И он тут же убрал руку, отвернулся и не знал, что сказать ей.
Была ночь и для Константина, и Наталья рядом, её ласковый шёпот: «Подожди, ребята ещё не уснули», а ждать он не мог – желание было нестерпимым. Прижимаясь к нему так, словно хотела до конца слиться с ним, раствориться в его теле, она шептала каким-то незнакомым голосом:
– Боже мой, Костя, я только теперь начинаю понимать каково без тебя. Ну, почему ты уходишь от нас? Ведь ребята уже подрастают, им отец нужен. Мне, мне ты нужен больше всех.
И утром она не могла никак успокоиться, возбужденная сновала по избе, то и дело дотрагиваясь до мужа, гладила его плечи, руки.
Праздник был на дворе, праздник был на душе Натальи. А погода подкачала – небо набухло низкое, тёмное, готовое в любую минуту рассыпаться на дождь или снежную крупу.
Управившись по хозяйству, всем семейством направились в родительский дом.
По обычаю христосовались прямо у порога. Бабушка совала внучатам леденцы, крашеные яйца, раздевала и подталкивала к столу. Дед уже «причастился» и теперь пьяно улыбался в усы, дипломатично помалкивая. Пётр и Маняша хмурились, сторонились друг друга. За столом всё внимание детям.
Братья, расцеловавшись у порога, ближе друг другу не стали. Пётр хмурился и разглядывал в окно низкое холодное небо, гадая, что можно ожидать от него в ближайшие часы – дождя или снега? Константину после выпитого вернулось ночное желание, и он неотступно преследовал жену ласково-вопрошающим взглядом, который не остался незамеченным. Наталья вдруг раскраснелась, словно излишне пригубила, засуетилась, расщебеталась с женщинами, раскудахталась с детьми – только её и слышно, и в то же время ни на минуту не выпускала мужа из поля зрения.

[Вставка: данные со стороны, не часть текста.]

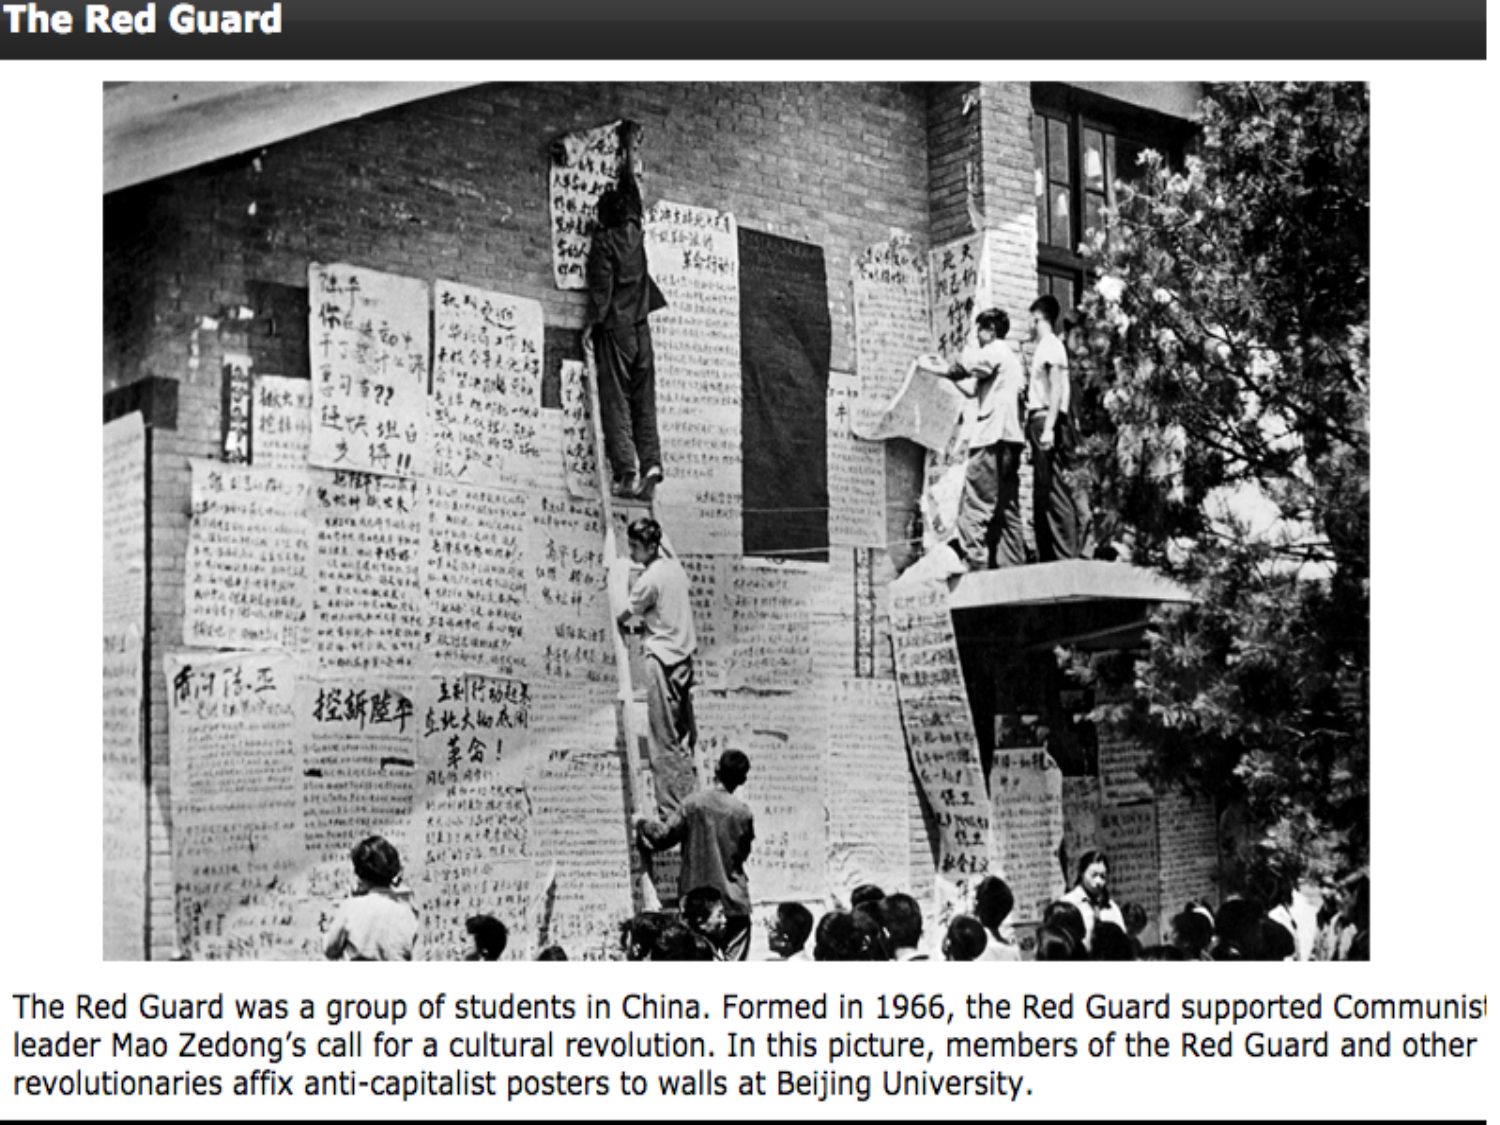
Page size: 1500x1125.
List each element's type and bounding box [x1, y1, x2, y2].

list [0, 0, 1500, 1125]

Их незримый контакт вдруг открылся Петру, и тот позавидовал – чокаясь, зло выдавил из себя:
– Сволочь ты, братуха.
– Цыц, во Христов праздник! – оборвал его отец, выпив, продолжил. – На посевную-то вас ждать али баб в сошку запрягать?
Братья переглянулись и промолчали.
– Па-анятно! – усмехнулся старший Богатырёв. – Вояки, мать вашу! Сами собачитесь, людей булгачите. Взять бы ногайку да обоих, да перед всей станицей, чтоб ума, стало быть….
– Возьми, – скривился Пётр и устало повёл плечом.
Константин всё преследовал Наталью взглядом, не слушая, утвердительно покачал головой.
Дед, в очередной раз чокаясь с сыновьями, укоризненно процитировал своё любимое:
– Богатыри не вы….
Засиделись.
Захныкали ребятишки, просясь на улицу. Женщины завздыхали – пора скотину убирать.
Вдруг над станицей прогремел выстрел. Богатырёвы разом встрепенулись, оборотились к окну. Тягостной показалась наступившая тишина и подозрительной. Не слыхать ни песен над станицей, ни гармошки.